◆ Action item: Restate, word for word, every line of the data.

◆ Record excerpts:
● ● ●

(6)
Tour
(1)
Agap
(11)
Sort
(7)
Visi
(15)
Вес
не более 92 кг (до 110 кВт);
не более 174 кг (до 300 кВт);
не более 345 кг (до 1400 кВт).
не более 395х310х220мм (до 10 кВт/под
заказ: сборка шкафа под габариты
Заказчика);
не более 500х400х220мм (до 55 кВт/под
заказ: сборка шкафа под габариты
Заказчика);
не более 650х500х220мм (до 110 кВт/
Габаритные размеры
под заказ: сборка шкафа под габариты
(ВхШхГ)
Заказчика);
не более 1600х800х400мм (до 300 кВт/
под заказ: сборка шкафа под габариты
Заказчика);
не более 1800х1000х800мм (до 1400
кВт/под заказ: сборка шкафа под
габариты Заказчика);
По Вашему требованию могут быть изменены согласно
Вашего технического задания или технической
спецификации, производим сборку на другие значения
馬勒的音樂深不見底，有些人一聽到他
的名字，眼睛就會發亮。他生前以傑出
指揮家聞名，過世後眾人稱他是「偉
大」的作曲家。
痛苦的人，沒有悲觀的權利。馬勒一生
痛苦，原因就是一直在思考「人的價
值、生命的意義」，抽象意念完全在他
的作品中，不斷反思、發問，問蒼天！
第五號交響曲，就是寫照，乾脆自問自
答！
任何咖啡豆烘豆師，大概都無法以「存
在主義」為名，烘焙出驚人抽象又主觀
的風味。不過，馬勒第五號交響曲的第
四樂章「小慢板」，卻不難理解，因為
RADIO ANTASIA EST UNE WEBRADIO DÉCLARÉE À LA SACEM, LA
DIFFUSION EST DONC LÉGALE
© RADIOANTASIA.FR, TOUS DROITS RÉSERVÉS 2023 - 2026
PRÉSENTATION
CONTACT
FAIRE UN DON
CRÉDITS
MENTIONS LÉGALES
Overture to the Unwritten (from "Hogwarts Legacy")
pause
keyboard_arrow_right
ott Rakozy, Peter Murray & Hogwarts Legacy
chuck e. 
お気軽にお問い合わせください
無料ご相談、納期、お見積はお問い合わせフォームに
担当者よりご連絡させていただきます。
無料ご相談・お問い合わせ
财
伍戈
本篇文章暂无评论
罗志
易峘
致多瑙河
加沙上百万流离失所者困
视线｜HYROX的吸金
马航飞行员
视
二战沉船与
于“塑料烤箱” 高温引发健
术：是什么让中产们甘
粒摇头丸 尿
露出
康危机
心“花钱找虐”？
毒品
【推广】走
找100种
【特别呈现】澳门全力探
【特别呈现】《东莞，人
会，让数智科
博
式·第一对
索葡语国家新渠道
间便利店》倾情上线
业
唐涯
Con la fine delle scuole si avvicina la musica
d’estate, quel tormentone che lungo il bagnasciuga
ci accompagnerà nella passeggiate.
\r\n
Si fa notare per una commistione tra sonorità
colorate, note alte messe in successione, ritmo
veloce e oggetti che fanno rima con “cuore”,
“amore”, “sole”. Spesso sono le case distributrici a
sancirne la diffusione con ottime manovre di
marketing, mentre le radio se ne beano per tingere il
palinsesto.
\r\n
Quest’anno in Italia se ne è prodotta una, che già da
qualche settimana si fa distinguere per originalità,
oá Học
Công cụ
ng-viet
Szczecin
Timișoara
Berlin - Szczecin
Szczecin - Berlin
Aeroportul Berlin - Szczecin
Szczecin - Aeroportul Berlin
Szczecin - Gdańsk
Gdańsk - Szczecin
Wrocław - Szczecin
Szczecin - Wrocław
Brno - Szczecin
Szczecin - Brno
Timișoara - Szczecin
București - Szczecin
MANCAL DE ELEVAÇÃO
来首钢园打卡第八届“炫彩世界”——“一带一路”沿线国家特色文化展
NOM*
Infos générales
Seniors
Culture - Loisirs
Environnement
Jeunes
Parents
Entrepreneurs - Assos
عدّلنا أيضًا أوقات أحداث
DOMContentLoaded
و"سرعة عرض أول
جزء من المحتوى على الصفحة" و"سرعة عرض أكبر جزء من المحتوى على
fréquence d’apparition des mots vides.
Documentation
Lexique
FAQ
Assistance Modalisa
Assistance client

● ● ●

◆ Task solution:
(6)
Tour
(1)
Agap
(11)
Sort
(7)
Visi
(15)
Вес
не более 92 кг (до 110 кВт);
не более 174 кг (до 300 кВт);
не более 345 кг (до 1400 кВт).
не более 395х310х220мм (до 10 кВт/под
заказ: сборка шкафа под габариты
Заказчика);
не более 500х400х220мм (до 55 кВт/под
заказ: сборка шкафа под габариты
Заказчика);
не более 650х500х220мм (до 110 кВт/
Габаритные размеры
под заказ: сборка шкафа под габариты
(ВхШхГ)
Заказчика);
не более 1600х800х400мм (до 300 кВт/
под заказ: сборка шкафа под габариты
Заказчика);
не более 1800х1000х800мм (до 1400
кВт/под заказ: сборка шкафа под
габариты Заказчика);
По Вашему требованию могут быть изменены согласно
Вашего технического задания или технической
спецификации, производим сборку на другие значения
馬勒的音樂深不見底，有些人一聽到他
的名字，眼睛就會發亮。他生前以傑出
指揮家聞名，過世後眾人稱他是「偉
大」的作曲家。
痛苦的人，沒有悲觀的權利。馬勒一生
痛苦，原因就是一直在思考「人的價
值、生命的意義」，抽象意念完全在他
的作品中，不斷反思、發問，問蒼天！
第五號交響曲，就是寫照，乾脆自問自
答！
任何咖啡豆烘豆師，大概都無法以「存
在主義」為名，烘焙出驚人抽象又主觀
的風味。不過，馬勒第五號交響曲的第
四樂章「小慢板」，卻不難理解，因為
RADIO ANTASIA EST UNE WEBRADIO DÉCLARÉE À LA SACEM, LA
DIFFUSION EST DONC LÉGALE
© RADIOANTASIA.FR, TOUS DROITS RÉSERVÉS 2023 - 2026
PRÉSENTATION
CONTACT
FAIRE UN DON
CRÉDITS
MENTIONS LÉGALES
Overture to the Unwritten (from "Hogwarts Legacy")
pause
keyboard_arrow_right
ott Rakozy, Peter Murray & Hogwarts Legacy
chuck e. 
お気軽にお問い合わせください
無料ご相談、納期、お見積はお問い合わせフォームに
担当者よりご連絡させていただきます。
無料ご相談・お問い合わせ
财
伍戈
本篇文章暂无评论
罗志
易峘
致多瑙河
加沙上百万流离失所者困
视线｜HYROX的吸金
马航飞行员
视
二战沉船与
于“塑料烤箱” 高温引发健
术：是什么让中产们甘
粒摇头丸 尿
露出
康危机
心“花钱找虐”？
毒品
【推广】走
找100种
【特别呈现】澳门全力探
【特别呈现】《东莞，人
会，让数智科
博
式·第一对
索葡语国家新渠道
间便利店》倾情上线
业
唐涯
Con la fine delle scuole si avvicina la musica
d’estate, quel tormentone che lungo il bagnasciuga
ci accompagnerà nella passeggiate.
\r\n
Si fa notare per una commistione tra sonorità
colorate, note alte messe in successione, ritmo
veloce e oggetti che fanno rima con “cuore”,
“amore”, “sole”. Spesso sono le case distributrici a
sancirne la diffusione con ottime manovre di
marketing, mentre le radio se ne beano per tingere il
palinsesto.
\r\n
Quest’anno in Italia se ne è prodotta una, che già da
qualche settimana si fa distinguere per originalità,
oá Học
Công cụ
ng-viet
Szczecin
Timișoara
Berlin - Szczecin
Szczecin - Berlin
Aeroportul Berlin - Szczecin
Szczecin - Aeroportul Berlin
Szczecin - Gdańsk
Gdańsk - Szczecin
Wrocław - Szczecin
Szczecin - Wrocław
Brno - Szczecin
Szczecin - Brno
Timișoara - Szczecin
București - Szczecin
MANCAL DE ELEVAÇÃO
来首钢园打卡第八届“炫彩世界”——“一带一路”沿线国家特色文化展
NOM*
Infos générales
Seniors
Culture - Loisirs
Environnement
Jeunes
Parents
Entrepreneurs - Assos
عدّلنا أيضًا أوقات أحداث
DOMContentLoaded
و"سرعة عرض أول
جزء من المحتوى على الصفحة" و"سرعة عرض أكبر جزء من المحتوى على
fréquence d’apparition des mots vides.
Documentation
Lexique
FAQ
Assistance Modalisa
Assistance client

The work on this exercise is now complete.